> **PROMPT**
From the entries below, copy exactly the lines from the one that contains "17: (64, 156)" through the one that contains "55: (49, 159)", both included, and only those.
STUDY MATERIAL Start Marker
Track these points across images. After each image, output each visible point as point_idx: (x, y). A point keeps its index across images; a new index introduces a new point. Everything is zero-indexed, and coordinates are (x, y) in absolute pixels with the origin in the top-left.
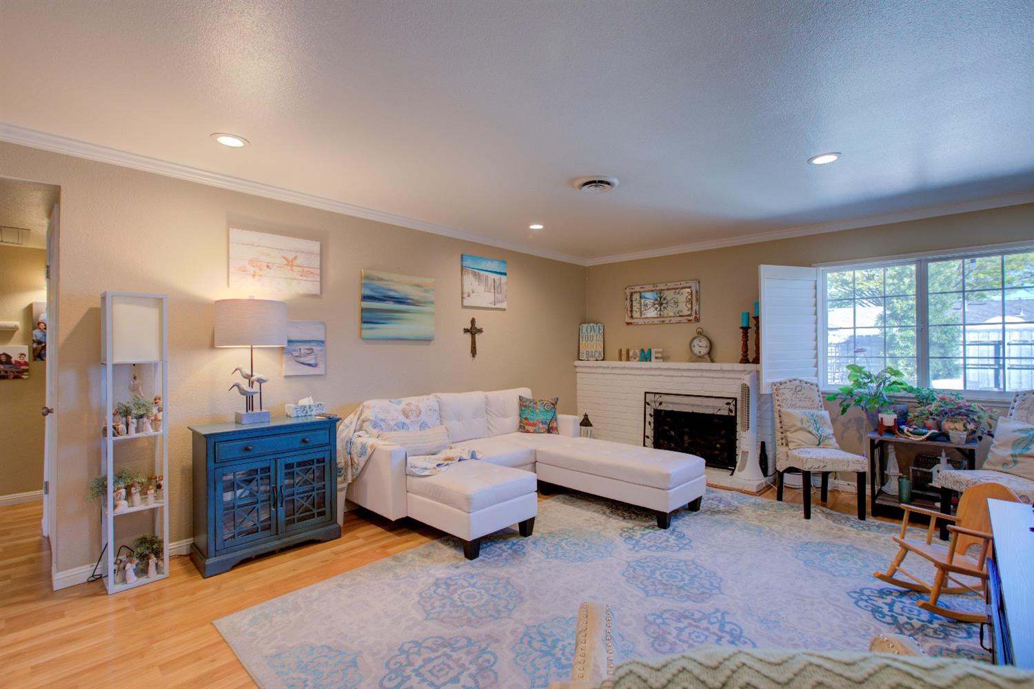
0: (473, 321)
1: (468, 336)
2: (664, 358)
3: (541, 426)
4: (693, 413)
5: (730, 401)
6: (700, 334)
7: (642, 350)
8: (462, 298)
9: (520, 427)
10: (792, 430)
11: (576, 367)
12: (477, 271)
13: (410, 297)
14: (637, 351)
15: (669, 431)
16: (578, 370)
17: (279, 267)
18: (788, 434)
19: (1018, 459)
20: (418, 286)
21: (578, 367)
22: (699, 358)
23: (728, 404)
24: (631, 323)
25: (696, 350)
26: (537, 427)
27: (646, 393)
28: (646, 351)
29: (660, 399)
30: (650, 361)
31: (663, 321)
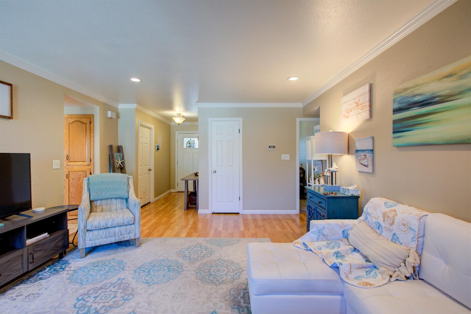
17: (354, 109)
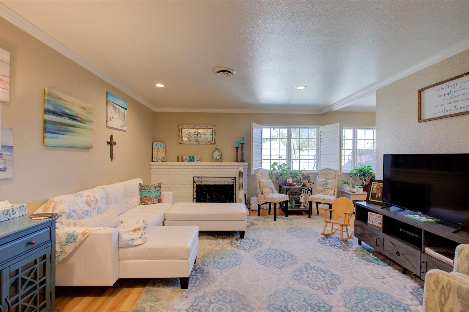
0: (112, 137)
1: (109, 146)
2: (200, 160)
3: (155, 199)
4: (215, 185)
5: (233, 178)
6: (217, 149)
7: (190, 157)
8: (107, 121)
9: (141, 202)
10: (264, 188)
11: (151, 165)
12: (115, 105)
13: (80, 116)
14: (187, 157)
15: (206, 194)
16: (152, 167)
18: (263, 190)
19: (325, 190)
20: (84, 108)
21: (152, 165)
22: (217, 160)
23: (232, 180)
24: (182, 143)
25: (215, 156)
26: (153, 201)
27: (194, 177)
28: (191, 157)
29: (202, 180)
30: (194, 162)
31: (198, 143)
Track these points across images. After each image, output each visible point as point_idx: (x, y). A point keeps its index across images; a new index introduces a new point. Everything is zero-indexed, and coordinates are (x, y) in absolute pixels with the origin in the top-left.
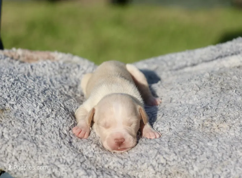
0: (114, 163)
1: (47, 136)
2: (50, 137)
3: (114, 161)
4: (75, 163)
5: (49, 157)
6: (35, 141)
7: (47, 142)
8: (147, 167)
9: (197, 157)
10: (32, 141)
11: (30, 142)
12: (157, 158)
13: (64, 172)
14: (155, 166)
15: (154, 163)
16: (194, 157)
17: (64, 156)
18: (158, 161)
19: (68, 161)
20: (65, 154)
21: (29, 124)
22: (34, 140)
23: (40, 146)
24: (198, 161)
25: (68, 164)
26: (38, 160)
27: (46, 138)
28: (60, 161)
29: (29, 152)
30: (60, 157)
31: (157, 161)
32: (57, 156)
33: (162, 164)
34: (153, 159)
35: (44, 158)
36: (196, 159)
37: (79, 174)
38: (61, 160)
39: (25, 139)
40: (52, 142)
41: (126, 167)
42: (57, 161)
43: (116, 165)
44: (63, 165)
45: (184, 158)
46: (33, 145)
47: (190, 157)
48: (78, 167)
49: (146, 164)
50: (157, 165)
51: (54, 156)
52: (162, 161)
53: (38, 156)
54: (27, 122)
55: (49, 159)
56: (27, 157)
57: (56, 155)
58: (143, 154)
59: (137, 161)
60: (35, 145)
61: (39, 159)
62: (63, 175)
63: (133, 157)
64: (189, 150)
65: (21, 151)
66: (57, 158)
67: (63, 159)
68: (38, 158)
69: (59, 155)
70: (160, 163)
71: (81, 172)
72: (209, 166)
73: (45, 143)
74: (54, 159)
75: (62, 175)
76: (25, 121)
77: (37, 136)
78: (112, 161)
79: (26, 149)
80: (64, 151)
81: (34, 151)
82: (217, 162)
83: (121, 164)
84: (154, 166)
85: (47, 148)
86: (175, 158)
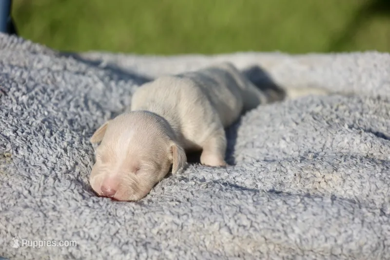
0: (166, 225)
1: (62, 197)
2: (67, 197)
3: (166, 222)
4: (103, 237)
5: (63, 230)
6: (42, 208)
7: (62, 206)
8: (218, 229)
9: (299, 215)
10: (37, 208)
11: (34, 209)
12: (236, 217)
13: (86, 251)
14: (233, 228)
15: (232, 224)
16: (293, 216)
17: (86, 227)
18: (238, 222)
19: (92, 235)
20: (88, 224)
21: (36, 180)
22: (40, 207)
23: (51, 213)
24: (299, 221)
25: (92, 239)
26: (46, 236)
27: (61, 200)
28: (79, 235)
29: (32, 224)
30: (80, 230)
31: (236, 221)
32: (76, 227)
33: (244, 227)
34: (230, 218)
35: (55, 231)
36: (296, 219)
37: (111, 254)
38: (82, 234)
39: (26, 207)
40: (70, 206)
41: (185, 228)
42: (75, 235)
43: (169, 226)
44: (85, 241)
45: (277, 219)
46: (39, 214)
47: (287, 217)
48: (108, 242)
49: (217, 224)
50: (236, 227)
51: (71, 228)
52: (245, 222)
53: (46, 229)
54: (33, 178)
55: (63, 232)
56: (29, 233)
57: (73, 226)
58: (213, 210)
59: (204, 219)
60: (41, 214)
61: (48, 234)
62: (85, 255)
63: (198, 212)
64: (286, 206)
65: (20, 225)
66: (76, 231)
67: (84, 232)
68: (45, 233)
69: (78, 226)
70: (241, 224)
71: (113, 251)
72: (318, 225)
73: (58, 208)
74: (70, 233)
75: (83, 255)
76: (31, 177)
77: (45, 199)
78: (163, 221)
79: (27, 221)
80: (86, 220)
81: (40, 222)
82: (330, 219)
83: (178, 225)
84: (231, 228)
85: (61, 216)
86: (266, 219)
STUDY MATERIAL End Marker
STUDY MATERIAL Start Marker
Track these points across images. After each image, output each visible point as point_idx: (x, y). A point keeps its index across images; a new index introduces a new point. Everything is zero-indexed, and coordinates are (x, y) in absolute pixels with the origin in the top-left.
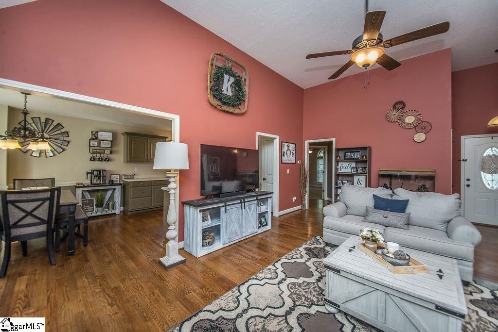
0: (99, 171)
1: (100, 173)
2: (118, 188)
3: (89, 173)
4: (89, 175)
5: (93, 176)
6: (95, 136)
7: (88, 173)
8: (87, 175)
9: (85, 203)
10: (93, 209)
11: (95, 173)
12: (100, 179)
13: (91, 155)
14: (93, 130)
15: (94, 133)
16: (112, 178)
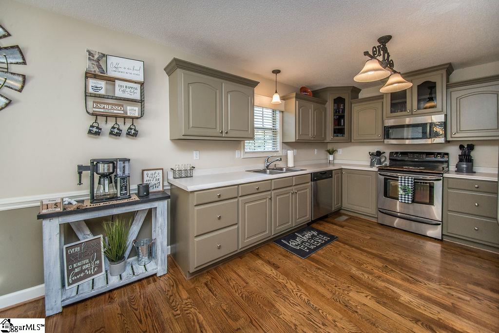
STUDY MATERIAL End Marker
STUDY MATERIAL Start Marker
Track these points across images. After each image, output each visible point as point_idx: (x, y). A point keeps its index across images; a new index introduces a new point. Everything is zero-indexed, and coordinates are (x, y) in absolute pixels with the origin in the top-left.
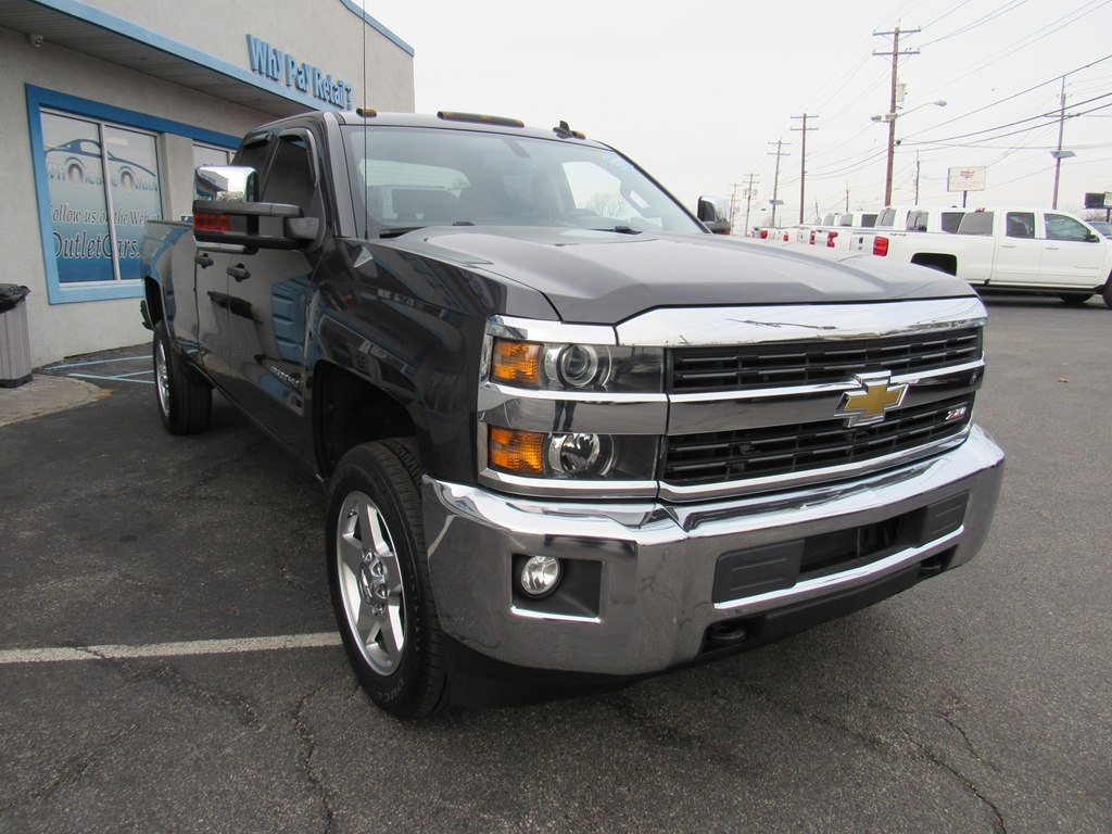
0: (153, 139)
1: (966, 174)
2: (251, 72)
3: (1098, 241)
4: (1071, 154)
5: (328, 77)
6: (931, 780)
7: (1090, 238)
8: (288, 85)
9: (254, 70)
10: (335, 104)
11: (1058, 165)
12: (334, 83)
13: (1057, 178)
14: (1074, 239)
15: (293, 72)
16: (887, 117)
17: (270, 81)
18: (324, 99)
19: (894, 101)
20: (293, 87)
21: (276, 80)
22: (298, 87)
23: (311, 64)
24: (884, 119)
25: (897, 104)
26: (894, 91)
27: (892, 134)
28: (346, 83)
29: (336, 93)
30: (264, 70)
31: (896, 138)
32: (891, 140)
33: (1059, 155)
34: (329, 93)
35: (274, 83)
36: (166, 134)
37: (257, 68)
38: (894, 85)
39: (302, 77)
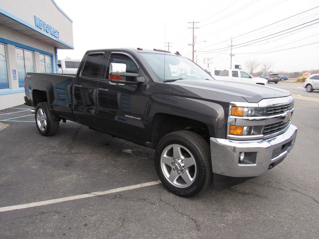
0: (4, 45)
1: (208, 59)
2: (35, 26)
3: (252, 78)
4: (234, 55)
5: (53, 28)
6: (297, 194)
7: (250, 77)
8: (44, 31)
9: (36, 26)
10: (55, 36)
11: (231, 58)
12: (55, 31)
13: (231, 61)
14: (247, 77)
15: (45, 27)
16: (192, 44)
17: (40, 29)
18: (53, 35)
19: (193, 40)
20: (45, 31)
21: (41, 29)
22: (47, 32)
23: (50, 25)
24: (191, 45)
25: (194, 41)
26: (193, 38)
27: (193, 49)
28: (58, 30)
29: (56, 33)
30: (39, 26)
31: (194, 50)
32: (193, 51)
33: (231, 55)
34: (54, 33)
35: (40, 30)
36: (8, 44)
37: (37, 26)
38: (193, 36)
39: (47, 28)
STUDY MATERIAL End Marker
> **ANSWER AREA**
17: (64, 156)
18: (158, 161)
19: (68, 161)
20: (65, 154)
21: (29, 124)
22: (34, 140)
23: (40, 146)
24: (198, 161)
25: (68, 164)
26: (38, 160)
27: (46, 138)
28: (60, 161)
29: (29, 152)
30: (60, 157)
31: (157, 161)
32: (57, 156)
33: (162, 164)
34: (153, 159)
35: (44, 158)
36: (196, 159)
37: (79, 174)
38: (61, 160)
39: (25, 139)
40: (52, 142)
41: (126, 167)
42: (57, 161)
43: (116, 165)
44: (63, 165)
45: (184, 158)
46: (33, 145)
47: (190, 157)
48: (78, 167)
49: (146, 164)
50: (157, 165)
51: (54, 156)
52: (162, 161)
53: (38, 156)
54: (27, 122)
55: (49, 159)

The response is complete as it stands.